There are some variables to determine first. Who was the inspection company? Are they still in business? (it is my understanding that nearly 50% of the TX inspectors have gone out of business, in the recent 2yr economy),
Are you buying the home, or selling? If you are not the purchaser of the inspection you wish to locate, then you have no legal "right" to the report; the seller of the home (purchaser of the inspection report) may decide to sell it to you, give it to you, or deny access completely.
Things to consider if you do find/access that old report
- the reports I provide clearly state that it is not for distribution; and is only for the use of the initial client
- if this was five yrs ago; there is a lot that has changed with the home over 5 yrs and if you are only interested to save $ by looking over an old report; there will be much you won't find out about the current condition of the home/property.
- You will not save $ by avoiding an inspection (or even by choosing a low cost/cheapest inspector);
- In many cases, a quality report can aid in negotiations for repairs or $ for repairs
- An experienced inspector can provide you with a great deal of important information, for you to review prior to committing to the property at closing.

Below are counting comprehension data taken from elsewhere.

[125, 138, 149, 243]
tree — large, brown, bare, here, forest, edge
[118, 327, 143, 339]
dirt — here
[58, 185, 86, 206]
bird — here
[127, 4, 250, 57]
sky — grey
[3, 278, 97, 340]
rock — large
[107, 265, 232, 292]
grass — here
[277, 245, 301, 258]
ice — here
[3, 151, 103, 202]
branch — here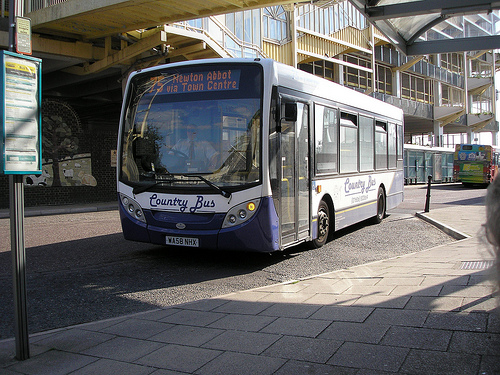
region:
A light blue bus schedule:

- what was the license # of the inspector who produced the old report, of which you are interested; that alone can tell you a lot about his/her experience/time in the business
- all Texas inspectors are required to be licensed; some "part-time" inspectors and others will operate without a license; check them out before you hire them
You can always rely on ASHI (American Society of Home Inspectors) inspectors to be better educated, and we operate at a higher Code of Ethics and take more annual continuing education than is required in TX.